_Extract provided_
----------

Similarly, a gay man got sacked from a school for failing to disclose a Caution (not a conviction, mind) for Gross Indecency. He wasn’t sacked for being gay, but for failure to disclose the “conviction”. If he wasn’t gay he wouldn’t have been jumped by five coppers while snogging in a park in the first place. To sack him for failure to disclose the Caution is not discriminatory, oh no — this is an Equal Opportunity Employer, it doesn’t discriminate. His workmates were furious, not being Equal Opportunity Employers, merely workers, they foolishly saw this not only as a failure to “actively combat direct and indirect discrimination”, but as discriminatory and an act of victimisation of a gay man for having a sex life. (“We love the sinner, but hate the sin”, remember.)
Meanwhile, back in the field of industrial relations, everything hinges on a technicality — was the word “Caution” mentioned anywhere in the recruitment literature. The issue of whether someone whom the police only caution is a sex criminal and a potential threat to young people in his care doesn’t even arise if Human Resources can find a reference to cautions somewhere, anywhere. An Equal Opportunity Employer is not interested in its managers’ equation of gay men with child molesters — institutionalised discrimination cannot exist.

----------

_Tasks to carry out_
(A) In the passage about the gay man dismissed from a school, what offense was his Caution for?
(B) Extend the passage about the gay man dismissed from a school, beginning right after its last sentence.

----------

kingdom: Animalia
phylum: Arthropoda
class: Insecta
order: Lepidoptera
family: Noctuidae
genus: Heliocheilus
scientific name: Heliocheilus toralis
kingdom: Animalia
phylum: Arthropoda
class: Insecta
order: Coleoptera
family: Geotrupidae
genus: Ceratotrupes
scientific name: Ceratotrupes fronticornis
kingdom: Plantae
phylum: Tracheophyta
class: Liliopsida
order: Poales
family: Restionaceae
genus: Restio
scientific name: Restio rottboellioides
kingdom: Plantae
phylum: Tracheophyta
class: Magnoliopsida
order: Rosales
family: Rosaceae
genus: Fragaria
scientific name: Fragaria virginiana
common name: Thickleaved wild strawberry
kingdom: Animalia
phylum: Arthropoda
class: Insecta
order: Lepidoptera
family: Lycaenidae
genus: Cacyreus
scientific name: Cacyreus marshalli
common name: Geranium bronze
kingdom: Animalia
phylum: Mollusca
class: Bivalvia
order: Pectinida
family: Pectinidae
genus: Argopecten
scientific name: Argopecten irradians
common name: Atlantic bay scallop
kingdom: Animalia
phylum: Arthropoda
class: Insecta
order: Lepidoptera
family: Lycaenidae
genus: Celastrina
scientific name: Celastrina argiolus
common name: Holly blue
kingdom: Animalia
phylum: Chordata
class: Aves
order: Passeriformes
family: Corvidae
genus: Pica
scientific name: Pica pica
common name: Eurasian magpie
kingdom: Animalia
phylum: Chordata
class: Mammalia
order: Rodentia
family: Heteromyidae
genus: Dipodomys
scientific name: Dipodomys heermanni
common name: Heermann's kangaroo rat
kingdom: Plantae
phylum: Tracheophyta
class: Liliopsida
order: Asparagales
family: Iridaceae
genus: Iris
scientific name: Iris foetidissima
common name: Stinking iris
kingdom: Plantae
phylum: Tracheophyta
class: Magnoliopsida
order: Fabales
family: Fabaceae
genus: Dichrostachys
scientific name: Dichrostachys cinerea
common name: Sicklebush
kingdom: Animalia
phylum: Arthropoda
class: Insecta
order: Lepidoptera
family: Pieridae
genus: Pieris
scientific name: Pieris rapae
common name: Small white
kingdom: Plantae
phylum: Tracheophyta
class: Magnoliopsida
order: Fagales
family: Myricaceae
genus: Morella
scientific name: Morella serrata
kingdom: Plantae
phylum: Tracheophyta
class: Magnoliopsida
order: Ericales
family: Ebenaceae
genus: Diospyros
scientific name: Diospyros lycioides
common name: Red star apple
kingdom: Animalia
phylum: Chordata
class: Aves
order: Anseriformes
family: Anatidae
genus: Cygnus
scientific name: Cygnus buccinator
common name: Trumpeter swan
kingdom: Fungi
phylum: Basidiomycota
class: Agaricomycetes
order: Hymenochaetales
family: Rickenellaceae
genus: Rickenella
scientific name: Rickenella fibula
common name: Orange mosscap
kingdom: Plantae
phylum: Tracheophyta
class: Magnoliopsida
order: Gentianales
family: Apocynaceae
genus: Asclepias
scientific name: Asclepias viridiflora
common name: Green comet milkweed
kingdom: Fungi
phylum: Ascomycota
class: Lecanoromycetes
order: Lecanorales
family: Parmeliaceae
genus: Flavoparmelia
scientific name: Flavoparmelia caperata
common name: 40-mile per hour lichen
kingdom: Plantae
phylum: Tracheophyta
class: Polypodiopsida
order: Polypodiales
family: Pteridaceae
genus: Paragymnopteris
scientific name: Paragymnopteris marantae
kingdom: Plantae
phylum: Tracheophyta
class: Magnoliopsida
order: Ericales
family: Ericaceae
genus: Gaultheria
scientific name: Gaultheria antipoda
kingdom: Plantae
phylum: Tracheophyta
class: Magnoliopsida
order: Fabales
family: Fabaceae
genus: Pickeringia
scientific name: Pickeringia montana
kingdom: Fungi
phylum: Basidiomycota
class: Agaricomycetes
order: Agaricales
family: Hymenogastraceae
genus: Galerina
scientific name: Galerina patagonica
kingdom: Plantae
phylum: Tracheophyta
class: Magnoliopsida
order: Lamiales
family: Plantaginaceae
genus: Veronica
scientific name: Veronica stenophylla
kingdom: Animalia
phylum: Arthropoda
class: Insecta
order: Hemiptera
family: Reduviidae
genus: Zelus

----------

_Answers_
(A) Gross Indecency.

(B)
The workforce at the school were threatened with “bringing the Council into disrepute” (by exposing its hypocrisy and discrimination) for discussing the sacking amongst themselves. The Council’s cover-up of its discriminatory practice has not been challenged, and a reference to “cautions” was duly found.
business logic
One of the reasons reinstatement was always unlikely is that the individual concerned was on probation, and had not got around to joining a union when his contract was swiftly terminated. Not only did this mean he could be disposed of more easily, it meant that his workmates support for him would be effectively disowned by the unions to which they are affiliated.
Never mind that loads of gay men who risk a similar fate are their members and that the best way to protect them was to win reinstatement. The corporate interests of the union take priority, membership (and subs. income) must be maximised, solidarity counts for nothing. Anarcho-syndicalists are the opposite — for us solidarity is not a commodity to be provided on subscription, it is what links us to our fellow human beings.
Unfortunately, the institutions of the Lesbian & Gay Community have a similar business/service logic to the conventional unions. Even before Freedom UK ‘outed’ Pride as a business, it was totally dependent on sponsorship, mainly from purveyors of legal drugs. The rest of the Scene, and the press which serves it, are about finding our niche in capitalist society. Stonewall is a self-appointed, straight-acting, middle class civil rights body, Outrage is a more militant version of the same. To me, the problem has always been that I am subject to authority — if no-one can decide my face doesn’t fit, I don’t have any problems!